Start of GIVEN INFORMATION

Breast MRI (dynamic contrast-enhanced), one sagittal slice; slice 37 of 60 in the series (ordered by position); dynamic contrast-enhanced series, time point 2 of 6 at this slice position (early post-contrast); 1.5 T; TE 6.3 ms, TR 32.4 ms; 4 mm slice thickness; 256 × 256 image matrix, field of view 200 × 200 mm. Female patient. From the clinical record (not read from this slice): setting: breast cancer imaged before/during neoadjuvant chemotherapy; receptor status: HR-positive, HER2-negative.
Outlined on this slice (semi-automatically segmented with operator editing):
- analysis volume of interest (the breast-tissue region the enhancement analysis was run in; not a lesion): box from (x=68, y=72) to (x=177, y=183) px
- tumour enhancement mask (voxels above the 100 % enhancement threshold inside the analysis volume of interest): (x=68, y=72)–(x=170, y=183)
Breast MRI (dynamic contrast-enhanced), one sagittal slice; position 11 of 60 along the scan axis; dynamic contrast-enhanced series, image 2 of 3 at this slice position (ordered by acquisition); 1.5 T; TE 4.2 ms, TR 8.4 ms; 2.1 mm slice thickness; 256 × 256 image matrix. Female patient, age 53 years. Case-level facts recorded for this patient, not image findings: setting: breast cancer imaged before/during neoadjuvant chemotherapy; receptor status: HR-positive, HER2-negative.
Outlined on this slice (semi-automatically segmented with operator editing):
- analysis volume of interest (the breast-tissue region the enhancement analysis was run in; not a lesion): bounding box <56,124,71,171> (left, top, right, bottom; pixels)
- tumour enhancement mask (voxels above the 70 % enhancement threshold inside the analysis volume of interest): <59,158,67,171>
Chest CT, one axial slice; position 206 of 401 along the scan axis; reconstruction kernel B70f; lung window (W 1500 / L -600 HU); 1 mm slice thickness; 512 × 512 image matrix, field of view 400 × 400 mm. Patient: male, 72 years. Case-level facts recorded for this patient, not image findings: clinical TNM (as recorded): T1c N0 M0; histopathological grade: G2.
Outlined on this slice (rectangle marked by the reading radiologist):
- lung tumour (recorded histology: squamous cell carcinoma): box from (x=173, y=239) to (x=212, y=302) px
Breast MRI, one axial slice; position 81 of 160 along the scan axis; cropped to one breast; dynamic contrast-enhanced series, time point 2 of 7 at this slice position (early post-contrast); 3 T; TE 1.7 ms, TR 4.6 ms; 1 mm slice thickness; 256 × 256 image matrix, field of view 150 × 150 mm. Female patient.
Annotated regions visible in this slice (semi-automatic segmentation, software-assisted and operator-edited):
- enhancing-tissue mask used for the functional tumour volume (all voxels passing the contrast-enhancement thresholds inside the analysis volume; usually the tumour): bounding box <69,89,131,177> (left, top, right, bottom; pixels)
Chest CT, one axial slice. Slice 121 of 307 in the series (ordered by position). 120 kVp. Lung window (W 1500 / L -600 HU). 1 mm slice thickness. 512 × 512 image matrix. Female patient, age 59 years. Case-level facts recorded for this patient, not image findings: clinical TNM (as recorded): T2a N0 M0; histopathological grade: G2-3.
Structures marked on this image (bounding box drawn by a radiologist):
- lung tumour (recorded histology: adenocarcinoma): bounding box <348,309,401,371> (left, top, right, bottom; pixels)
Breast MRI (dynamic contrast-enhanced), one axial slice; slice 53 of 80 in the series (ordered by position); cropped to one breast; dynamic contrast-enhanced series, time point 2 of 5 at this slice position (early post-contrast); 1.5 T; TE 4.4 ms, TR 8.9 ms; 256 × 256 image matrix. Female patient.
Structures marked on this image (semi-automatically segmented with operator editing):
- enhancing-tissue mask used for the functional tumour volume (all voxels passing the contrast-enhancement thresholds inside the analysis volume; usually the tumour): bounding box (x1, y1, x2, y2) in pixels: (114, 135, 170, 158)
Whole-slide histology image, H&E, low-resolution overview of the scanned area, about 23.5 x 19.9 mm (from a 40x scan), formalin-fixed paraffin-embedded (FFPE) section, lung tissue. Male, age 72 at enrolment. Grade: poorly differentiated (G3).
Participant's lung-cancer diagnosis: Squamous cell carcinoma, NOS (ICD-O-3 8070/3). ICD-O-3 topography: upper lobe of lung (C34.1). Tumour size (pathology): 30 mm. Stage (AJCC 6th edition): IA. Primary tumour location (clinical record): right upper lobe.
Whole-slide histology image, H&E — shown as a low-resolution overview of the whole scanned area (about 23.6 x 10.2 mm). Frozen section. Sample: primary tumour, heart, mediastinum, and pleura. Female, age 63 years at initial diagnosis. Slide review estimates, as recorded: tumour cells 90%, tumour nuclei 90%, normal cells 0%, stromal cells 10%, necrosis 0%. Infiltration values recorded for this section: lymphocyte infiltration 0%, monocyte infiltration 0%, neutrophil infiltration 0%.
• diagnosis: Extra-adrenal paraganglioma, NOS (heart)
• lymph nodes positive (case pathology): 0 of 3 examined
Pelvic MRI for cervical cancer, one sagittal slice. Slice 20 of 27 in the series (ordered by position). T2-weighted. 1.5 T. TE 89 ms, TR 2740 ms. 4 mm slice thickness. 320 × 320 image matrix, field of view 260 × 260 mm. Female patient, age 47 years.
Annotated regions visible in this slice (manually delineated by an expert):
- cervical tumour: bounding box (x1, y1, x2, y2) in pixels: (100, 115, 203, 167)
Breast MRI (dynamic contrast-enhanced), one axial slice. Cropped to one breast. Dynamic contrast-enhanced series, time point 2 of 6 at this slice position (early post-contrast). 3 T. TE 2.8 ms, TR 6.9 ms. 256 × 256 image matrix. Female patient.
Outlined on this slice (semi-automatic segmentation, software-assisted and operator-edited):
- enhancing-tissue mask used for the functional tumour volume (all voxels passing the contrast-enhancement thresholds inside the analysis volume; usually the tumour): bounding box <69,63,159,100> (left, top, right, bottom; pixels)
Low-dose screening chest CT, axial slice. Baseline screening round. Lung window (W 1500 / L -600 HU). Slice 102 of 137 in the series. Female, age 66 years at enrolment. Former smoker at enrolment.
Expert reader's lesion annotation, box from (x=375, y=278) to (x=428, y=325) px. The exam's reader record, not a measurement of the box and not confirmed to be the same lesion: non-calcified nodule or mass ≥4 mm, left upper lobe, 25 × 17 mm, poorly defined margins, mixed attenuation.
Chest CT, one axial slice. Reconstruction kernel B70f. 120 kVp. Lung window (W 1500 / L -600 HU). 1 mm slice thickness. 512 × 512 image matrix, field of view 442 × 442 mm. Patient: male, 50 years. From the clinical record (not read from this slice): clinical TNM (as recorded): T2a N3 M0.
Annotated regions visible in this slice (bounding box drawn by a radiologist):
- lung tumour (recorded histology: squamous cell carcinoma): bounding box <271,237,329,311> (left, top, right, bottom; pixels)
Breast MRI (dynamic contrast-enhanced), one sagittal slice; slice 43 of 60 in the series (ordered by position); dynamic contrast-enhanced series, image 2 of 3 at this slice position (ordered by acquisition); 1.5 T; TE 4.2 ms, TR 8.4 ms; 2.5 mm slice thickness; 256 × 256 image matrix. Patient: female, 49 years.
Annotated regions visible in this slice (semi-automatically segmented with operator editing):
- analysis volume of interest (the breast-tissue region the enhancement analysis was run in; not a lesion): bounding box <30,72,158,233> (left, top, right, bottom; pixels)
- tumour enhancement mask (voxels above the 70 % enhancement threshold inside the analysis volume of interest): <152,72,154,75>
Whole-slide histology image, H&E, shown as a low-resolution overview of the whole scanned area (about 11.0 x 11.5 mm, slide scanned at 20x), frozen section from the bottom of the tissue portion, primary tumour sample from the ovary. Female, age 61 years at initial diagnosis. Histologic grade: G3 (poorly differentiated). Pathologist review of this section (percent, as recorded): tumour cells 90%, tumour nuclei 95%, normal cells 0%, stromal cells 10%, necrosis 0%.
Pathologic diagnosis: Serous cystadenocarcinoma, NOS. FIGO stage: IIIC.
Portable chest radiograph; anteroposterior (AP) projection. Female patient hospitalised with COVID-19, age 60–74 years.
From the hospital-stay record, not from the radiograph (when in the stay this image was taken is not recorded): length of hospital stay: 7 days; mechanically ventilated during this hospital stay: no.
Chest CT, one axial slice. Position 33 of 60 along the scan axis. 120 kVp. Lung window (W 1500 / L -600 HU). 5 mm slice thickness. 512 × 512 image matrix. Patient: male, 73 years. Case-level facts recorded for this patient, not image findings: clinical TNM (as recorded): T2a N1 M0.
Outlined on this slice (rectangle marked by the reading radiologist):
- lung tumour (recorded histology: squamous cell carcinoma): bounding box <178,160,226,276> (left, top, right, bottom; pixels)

End of GIVEN INFORMATION

■ REQUIRED WORK
All lines above from the one holding "Chest CT, one axial slice. Slice" to the one holding "Participant's lung-cancer diagnosis: Squamous", inclusive, are to be copied exactly; no other line is wanted.

■ YOUR RESPONSE
Chest CT, one axial slice. Slice 121 of 307 in the series (ordered by position). 120 kVp. Lung window (W 1500 / L -600 HU). 1 mm slice thickness. 512 × 512 image matrix. Female patient, age 59 years. Case-level facts recorded for this patient, not image findings: clinical TNM (as recorded): T2a N0 M0; histopathological grade: G2-3.
Structures marked on this image (bounding box drawn by a radiologist):
- lung tumour (recorded histology: adenocarcinoma): bounding box <348,309,401,371> (left, top, right, bottom; pixels)
Breast MRI (dynamic contrast-enhanced), one axial slice; slice 53 of 80 in the series (ordered by position); cropped to one breast; dynamic contrast-enhanced series, time point 2 of 5 at this slice position (early post-contrast); 1.5 T; TE 4.4 ms, TR 8.9 ms; 256 × 256 image matrix. Female patient.
Structures marked on this image (semi-automatically segmented with operator editing):
- enhancing-tissue mask used for the functional tumour volume (all voxels passing the contrast-enhancement thresholds inside the analysis volume; usually the tumour): bounding box (x1, y1, x2, y2) in pixels: (114, 135, 170, 158)
Whole-slide histology image, H&E, low-resolution overview of the scanned area, about 23.5 x 19.9 mm (from a 40x scan), formalin-fixed paraffin-embedded (FFPE) section, lung tissue. Male, age 72 at enrolment. Grade: poorly differentiated (G3).
Participant's lung-cancer diagnosis: Squamous cell carcinoma, NOS (ICD-O-3 8070/3). ICD-O-3 topography: upper lobe of lung (C34.1). Tumour size (pathology): 30 mm. Stage (AJCC 6th edition): IA. Primary tumour location (clinical record): right upper lobe.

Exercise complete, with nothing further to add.